Государь, выходя от меня, лично удостаивал передавать им самые свежие вести.
В православных церквах просили священников молиться за меня; такие же молитвы произносились в лютеранских и армянских церквах, даже в магометанских мечетях и еврейских синагогах.
Наконец, монархи Прусский, Австрийский и Шведский, равно как и высшее общество их столиц, осыпали меня лестными знаками своего внимания.
Словом, я имел счастье заживо услышать себе похвальное надгробное слово, и это слово, величайшая награда, какой может удостоиться человек на земле, состояло в слезах и сожалениях бедных, сирых, неведомых, в общем всех соболезновании и особенно в живом участии моего царя, который своим сокрушением и нежными заботами являл мне лучший и высший знак своего милостивого благорасположения.
При той должности, которую я занимал, это служило, конечно, самым блестящим отчетом за 11-летнее мое управление, и думаю, что я был едва ли не первый из всех начальников тайной полиции, которого смерти страшились и которого не преследовали на краю гроба ни одною жалобою.
Эта болезнь была для меня истинным торжеством, подобного которому еще не испытывал никто из наших сановников. Двое из моих товарищей, стоявшие на высших ступенях службы и никогда не скрывавшие ненависти своей к моему месту, к которой, быть может, немного примешивалась и зависть к моему значению у престола, оба сказали мне, что кладут оружие перед этим единодушным сочувствием публики, и с тех пор оказывали мне постоянную приязнь.
Но более всех наслаждался этим торжеством государь, видевший в нем одобрение своего выбора и той твердости, с которою он поддерживал меня и мое место против всех зложелательных внушений.
Недели через три, когда меня перенесли из спальной в залу, в которой я лежал еще на диване в халате, почтила меня посещением наша ангел-императрица, и наследник цесаревич удостаивал наведываться ко мне не один раз.
Мало-помалу с течением времени опасность миновала; но выздоровление шло чрезвычайно медленно, и, что главное, не возвращались силы. Врачи настаивали на поездке в чужие края, но я решительно объявил, что поеду только в любезный мой Фалль.
Государь, располагая предпринять в конце июля продолжительное путешествие на юг империи и в Закавказье и непременно желая иметь меня с собою, твердил мне беспрестанно о принятии всевозможных мер и предосторожностей в течение лета, чтобы быть в силах ему сопутствовать.

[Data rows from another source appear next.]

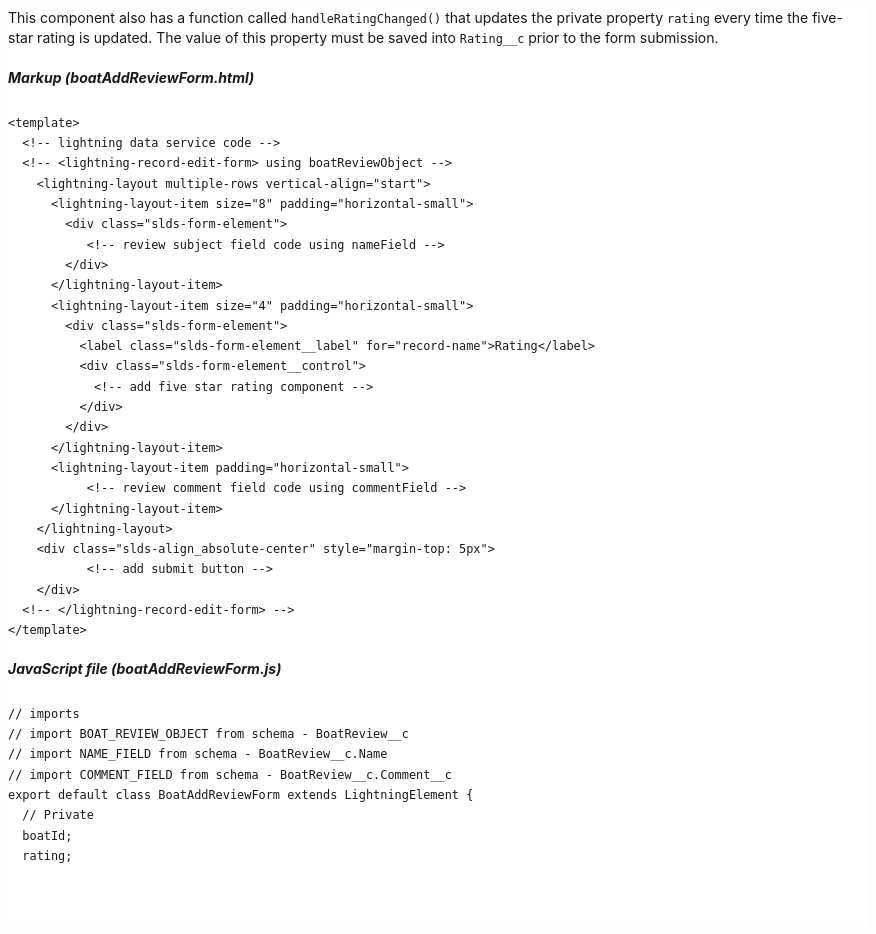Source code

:<p>This component also has a function called <code>handleRatingChanged()</code> that updates the private property
  <code>rating</code> every time the five-star rating is updated. The value of this property must be saved into
  <code>Rating__c</code> prior to the form submission.</p>

<h5>
  <a id="markup-boataddreviewformhtml" class="anchor" href="#markup-boataddreviewformhtml" aria-hidden="true"><span
      class="octicon octicon-link"></span></a>Markup (boatAddReviewForm.html)</h5>

<pre><code>&lt;template&gt;
  &lt;!-- lightning data service code --&gt;
  &lt;!-- &lt;lightning-record-edit-form&gt; using boatReviewObject --&gt;
    &lt;lightning-layout multiple-rows vertical-align="start"&gt;
      &lt;lightning-layout-item size="8" padding="horizontal-small"&gt;
        &lt;div class="slds-form-element"&gt;
           &lt;!-- review subject field code using nameField --&gt;
        &lt;/div&gt;
      &lt;/lightning-layout-item&gt;
      &lt;lightning-layout-item size="4" padding="horizontal-small"&gt;
        &lt;div class="slds-form-element"&gt;
          &lt;label class="slds-form-element__label" for="record-name"&gt;Rating&lt;/label&gt;
          &lt;div class="slds-form-element__control"&gt;
            &lt;!-- add five star rating component --&gt;
          &lt;/div&gt;
        &lt;/div&gt;
      &lt;/lightning-layout-item&gt;
      &lt;lightning-layout-item padding="horizontal-small"&gt;
           &lt;!-- review comment field code using commentField --&gt;
      &lt;/lightning-layout-item&gt;
    &lt;/lightning-layout&gt;
    &lt;div class="slds-align_absolute-center" style="margin-top: 5px"&gt;
           &lt;!-- add submit button --&gt;
    &lt;/div&gt;
  &lt;!-- &lt;/lightning-record-edit-form&gt; --&gt;
&lt;/template&gt;
</code></pre>

<h5>
  <a id="controller-boataddreviewformjs" class="anchor" href="#controller-boataddreviewformjs" aria-hidden="true"><span
      class="octicon octicon-link"></span></a>JavaScript file (boatAddReviewForm.js)</h5>

<pre><code>// imports
// import BOAT_REVIEW_OBJECT from schema - BoatReview__c
// import NAME_FIELD from schema - BoatReview__c.Name
// import COMMENT_FIELD from schema - BoatReview__c.Comment__c
export default class BoatAddReviewForm extends LightningElement {
  // Private
  boatId;
  rating;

Наконец 12 мая подвезли меня к казенному пароходу, на котором я должен был совершить мой переезд морем. Вся Английская набережная была усыпана зрителями и лицами, собравшимися взглянуть на меня и пожелать мне доброго пути. Эти проводы были для меня очень трогательны, но истощили мои последние силы. Многие знакомые и даже люди посторонние провожали меня до Кронштадта.

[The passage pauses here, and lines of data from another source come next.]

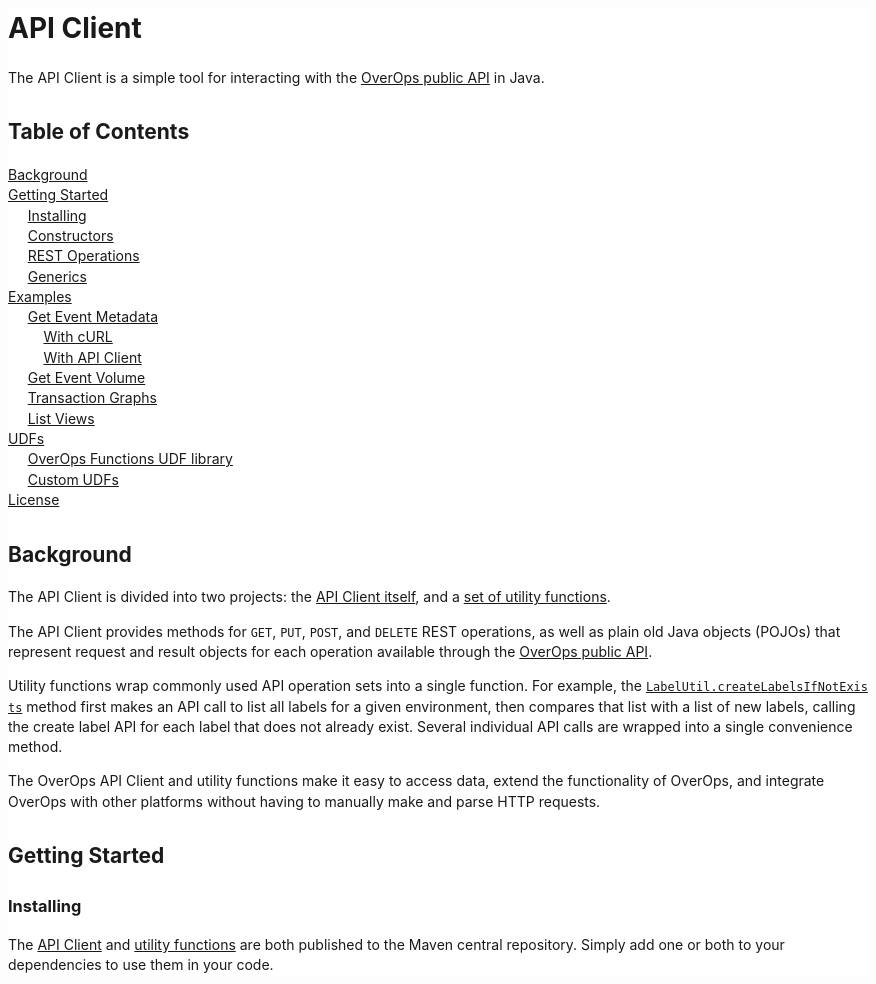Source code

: # API Client

The API Client is a simple tool for interacting with the [OverOps public API](https://doc.overops.com/reference) in Java.

## Table of Contents

[Background](#background)  
[Getting Started](#getting-started)  
&nbsp;&nbsp;&nbsp;&nbsp; [Installing](#installing)  
&nbsp;&nbsp;&nbsp;&nbsp; [Constructors](#constructors)  
&nbsp;&nbsp;&nbsp;&nbsp; [REST Operations](#rest-operations)  
&nbsp;&nbsp;&nbsp;&nbsp; [Generics](#generics)  
[Examples](#examples)  
&nbsp;&nbsp;&nbsp;&nbsp; [Get Event Metadata](#get-event-metadata)  
&nbsp;&nbsp;&nbsp;&nbsp;&nbsp;&nbsp;&nbsp;&nbsp; [With cURL](#with-curl)  
&nbsp;&nbsp;&nbsp;&nbsp;&nbsp;&nbsp;&nbsp;&nbsp; [With API Client](#with-api-client)  
&nbsp;&nbsp;&nbsp;&nbsp; [Get Event Volume](#get-event-volume)  
&nbsp;&nbsp;&nbsp;&nbsp; [Transaction Graphs](#transaction-graphs)  
&nbsp;&nbsp;&nbsp;&nbsp; [List Views](#list-views)  
[UDFs](#udfs)  
&nbsp;&nbsp;&nbsp;&nbsp; [OverOps Functions UDF library](#overops-functions)  
&nbsp;&nbsp;&nbsp;&nbsp; [Custom UDFs](#custom-udfs)  
[License](#license)

## Background

The API Client is divided into two projects: the [API Client itself](/api-client), and a [set of utility functions](/api-client-util).

The API Client provides methods for `GET`, `PUT`, `POST`, and `DELETE` REST operations, as well as plain old Java objects (POJOs) that represent request and result objects for each operation available through the [OverOps public API](https://doc.overops.com/reference).

Utility functions wrap commonly used API operation sets into a single function. For example, the [`LabelUtil.createLabelsIfNotExists`](api-client-util/src/main/java/com/takipi/api/client/util/label/LabelUtil.java#L35) method first makes an API call to list all labels for a given environment, then compares that list with a list of new labels, calling the create label API for each label that does not already exist. Several individual API calls are wrapped into a single convenience method.

The OverOps API Client and utility functions make it easy to access data, extend the functionality of OverOps, and integrate OverOps with other platforms without having to manually make and parse HTTP requests.

## Getting Started

### Installing

The [API Client](https://mvnrepository.com/artifact/com.takipi/api-client) and [utility functions](https://mvnrepository.com/artifact/com.takipi/api-client-util) are both published to the Maven central repository. Simply add one or both to your dependencies to use them in your code.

Так как петербургские мои врачи находили, что воздух Фалля, по возвышенности положения моего имения, может в первые дни быть для меня вреден, то государь приказал, чтобы на эти дни приготовили мне в Ревеле его Екатеринтальский дворец. Когда меня привезли туда, там уже ждал фельдъегерь, присланный от его величества осведомиться, как я совершил морское мое путешествие.
В Фалле силы мои стали видимо возвращаться, и через несколько недель мне уже позволялось бродить, хотя все еще с большою осторожностью, по бесподобным моим рощам и садам. Это был еще первый совершенный покой, которым дано было мне наслаждаться после 38 лет деятельной службы.
Я собирался возвратиться в Петербург к 25 июня, дню рождения государя, но он положительно мне это запретил, требуя, чтобы я приехал, как и прежде предполагалось, в конце июля. Почти ежедневно его величество присылал ко мне нарочного курьера, и его письма сохраняются в Фалле, как драгоценное доказательство монаршего ко мне благоволения.
12 июля я оставил Фалль и, чтобы испытать мои силы, проехал до Петербурга не останавливаясь. Императорская фамилия была на маневрах в Красном Селе, куда и я отправился. Императрица, увидев меня с балкона своего дворца, позвала к себе, а несколько минут спустя вошел государь и заключил меня в свои объятия.